People who reject you are the minority. Estimate how many people you’ve met in your entire life. Count the number of people who have severely rejected you. Divide the second number by the first, and you’ll see how the result rarely exceeds one percent. Is one percent significant? Rejection is negative judgment manifested, and judgment is subjective by nature. This means you may decide to interpret rejection as evidence of someone’s perception rather than as evidence of your flawed nature. Live your life for you not for anyone else. Don’t let the fear of being judged, rejected or disliked stop you from being yourself. Just because you've been rejected by one person doesn’t mean that everyone else will. Remind yourself about all the awesome things you have to offer and try to exemplify those qualities. Don’t allow one percent of people to rule your destiny. They are the minority and they are not your cup of tea.

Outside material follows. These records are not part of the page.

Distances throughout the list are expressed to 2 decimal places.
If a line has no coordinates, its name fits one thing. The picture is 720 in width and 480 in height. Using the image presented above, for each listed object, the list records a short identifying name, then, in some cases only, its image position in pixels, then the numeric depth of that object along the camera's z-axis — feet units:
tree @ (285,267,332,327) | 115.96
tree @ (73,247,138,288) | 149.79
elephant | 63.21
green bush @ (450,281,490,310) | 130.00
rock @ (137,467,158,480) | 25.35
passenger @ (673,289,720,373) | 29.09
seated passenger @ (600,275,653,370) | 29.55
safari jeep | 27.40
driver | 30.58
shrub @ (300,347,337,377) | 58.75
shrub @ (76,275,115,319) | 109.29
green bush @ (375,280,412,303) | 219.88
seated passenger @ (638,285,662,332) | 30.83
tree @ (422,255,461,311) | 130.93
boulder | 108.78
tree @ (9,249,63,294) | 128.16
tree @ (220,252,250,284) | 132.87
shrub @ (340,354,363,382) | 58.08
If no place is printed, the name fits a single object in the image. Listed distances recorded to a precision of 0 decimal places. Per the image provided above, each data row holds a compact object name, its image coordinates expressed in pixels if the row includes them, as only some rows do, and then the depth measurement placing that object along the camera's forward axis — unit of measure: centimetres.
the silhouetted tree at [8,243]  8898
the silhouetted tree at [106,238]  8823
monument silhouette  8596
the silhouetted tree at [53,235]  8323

Focus on people who do enjoy spending time with you. Non-romantic friendships can be just as rewarding as romantic relationships, so show those reliable friends who stuck around how grateful you are that they did. It's a surprisingly effective boost. Your feelings are part of your very personal response to either bad news or feeling let down by someone important to you. Your reaction will to some degree depend on your specific circumstances of course, including your relationship history. The way in which you found out that you are no longer wanted or loved will also have a bearing. Initially you might be affected because you are human but get over it as quickly as you can and move on. Don’t waste your time and energy in this state because it is not worth it.

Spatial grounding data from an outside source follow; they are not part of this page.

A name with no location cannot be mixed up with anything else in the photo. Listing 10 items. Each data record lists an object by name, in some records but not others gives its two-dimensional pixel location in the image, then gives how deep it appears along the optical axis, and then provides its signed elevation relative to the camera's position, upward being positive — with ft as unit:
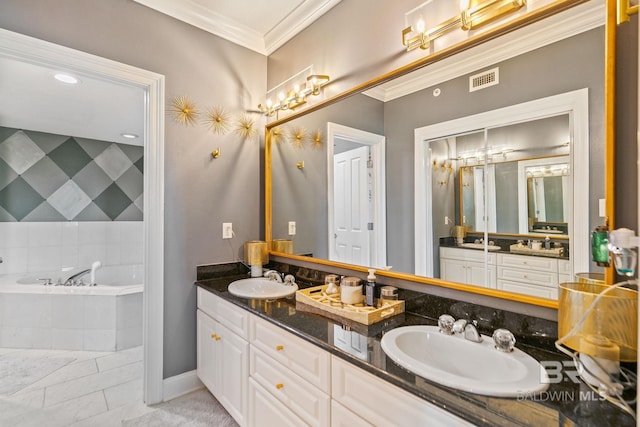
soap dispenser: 4.84 -1.21
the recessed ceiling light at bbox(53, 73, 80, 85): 7.93 +3.62
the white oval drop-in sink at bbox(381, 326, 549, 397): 2.72 -1.55
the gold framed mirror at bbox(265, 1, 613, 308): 3.59 +1.83
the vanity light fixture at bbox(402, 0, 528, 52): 3.99 +2.71
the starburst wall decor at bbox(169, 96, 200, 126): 6.97 +2.40
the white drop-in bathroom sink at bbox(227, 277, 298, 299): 5.88 -1.54
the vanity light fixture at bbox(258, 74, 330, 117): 6.70 +2.79
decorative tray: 4.42 -1.45
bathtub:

As human beings we have a strong need to feel secure. But after you’ve been rejected your sense of security is threatened, you may feel abandoned, scared and hopeless. It’s no wonder that these feelings can so often lead to insecurity. You may be wondering when the next ‘blow’ with bad news and painful emotions will come and from which direction. It’s important that you don’t start to worry about feeling ‘fragile’ as well - under the circumstances it’s normal to feel vulnerable. And that sense of impending doom will eventually disappear. Criticism and rejection are very much part of life, for everyone gets criticised and rejected.

Learn to make the very best of the worst situation. See the positive in the negative. Don’t forget, it may actually be a blessing that you were let down, thrown out, cast by the way-side or replaced. See this as another open door, a great opportunity for you to make the best of your life as you handle the rejection with maturity.